Sekali lagi, pikiran saya terbawa jauh ke Indonesia, salah satu negeri dengan jumlah perokok terbesar di dunia. Indonesia seperti surga untuk bisnis rokok. Banyak ayah rela menghabiskan gaji untuk rokok. Banyak anak yang tidak bisa membeli buku karena ayahnya lebih memprioritaskan rokok. Rokok menjadi pengeluaran kedua terbesar setelah nasi bagi banyak keluarga miskin di Indonesia. UU tentang rokok ada, tapi pelanggarannya dianggap angin lalu.
Terngiang suara guru dan orang-orang tua yang mengatakan bahwa Indonesia adalah negeri yang ramah, negeri yang penuh toleransi, yang menjunjung tinggi moral dan norma.
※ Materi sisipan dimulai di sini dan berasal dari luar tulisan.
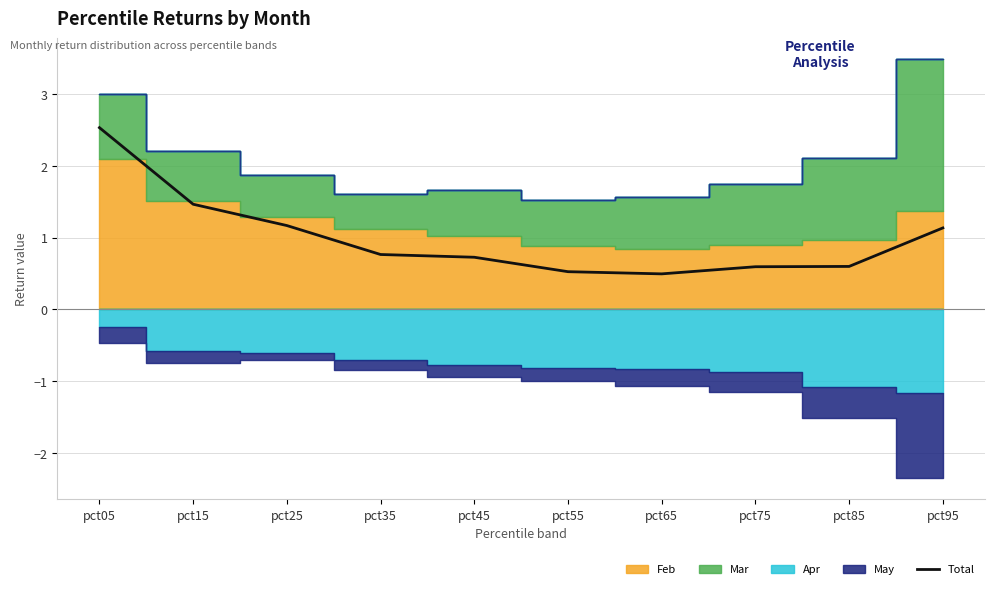

Reading right to left, list all the values displayed in this chart.

1.1	0.6	0.6	0.5	0.5	0.7	0.8	1.2	1.5	2.5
Kini di depan mata saya bisa melihat di Amerika, negara yang dianggap bebas, justru membuat peraturan ketat atas nilai-nilai yang merusak.
Peraturan ketiga yang kemudian disampaikan panitia pengundang membuat saya salut. Jika kita mengucapkan kata kotor atau makian dengan keras, seperti “F word” juga dikenakan denda. Berbagai pihak di sini seperti menyadari, manusia tempat berbuat salah, dan karenanya mekanisme kontrol yang ketat harus dibuat dan ditegakkan agar tidak kebablasan dan merugikan lebih banyak orang.
Tak ada maksud mengecilkan negeri sendiri. Tapi, dengan bukti-bukti di depan mata, sudah seharusnya berbagai pihak berkaca dan malu, lalu seyogianya mulai berpikir bagaimana budaya toleransi, sopan santun, serta nilai-nilai agama bisa memunculkan sebuah sikap dan tindakan yang melindungi rakyat.
Atau, apakah hal semacam ini --sebagaimana munculnya Mothers Against Drunk Driving-- harus dimulai dengan bersatunya para ibu dan perempuan Tanah Air yang peduli? Jika organisasi serupa telah lahir, semoga bisa lebih terdengar. Jika belum, mungkin saatnya kita bergerak.